Prefill-Decode Disaggregation (PD)#

Modern LLM inference workloads are rarely uniform. Some requests contain long prompts that benefit from specialized execution pipelines, while others are short and interactive. Designing infrastructure that efficiently handles both types of requests can be challenging.

AIBrix addresses this with intelligent routing across different types of inference pods within the same deployment. Instead of forcing operators to choose one architecture or maintain separate deployments, AIBrix runs both approaches together and automatically decides which pod should handle each request.

LLM inference has two distinct phases. Prefill processes the entire input prompt in one shot — it is compute-intensive and fast. Decode generates output tokens one at a time — it is memory-bandwidth-bound and slow. In a standard deployment, both phases run on the same GPU, causing them to compete for resources.

PD disaggregation separates these phases onto dedicated pods, so each can be sized, tuned, and scaled independently. The result is higher GPU utilization and lower latency at scale.
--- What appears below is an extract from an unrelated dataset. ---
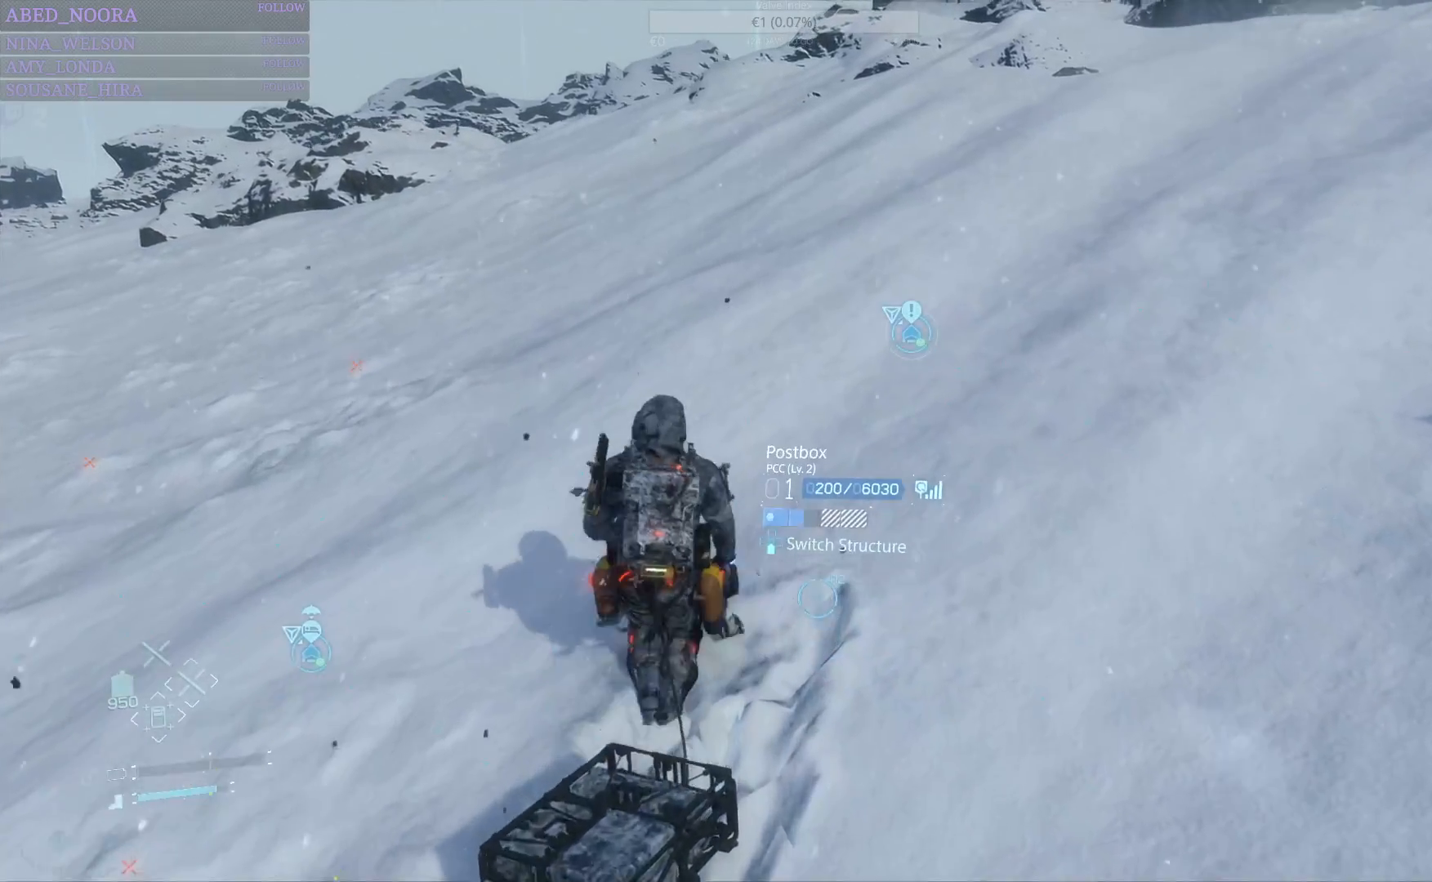
{"buttons": ["L2"], "left_stick": "center", "right_stick": "center", "events": [[50, "left_stick", "center"]]}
Standard inference pods run both phases end-to-end on a single GPU. They handle short interactive requests efficiently and absorb overflow traffic when PD resources are busy.

Intelligent Routing Across Pod Types#

Each pod type serves a different role:

  • Prefill/Decode pods — Designed for workloads where separating prefill and decode stages improves efficiency. Particularly effective for long prompts or workloads dominated by heavy prompt processing.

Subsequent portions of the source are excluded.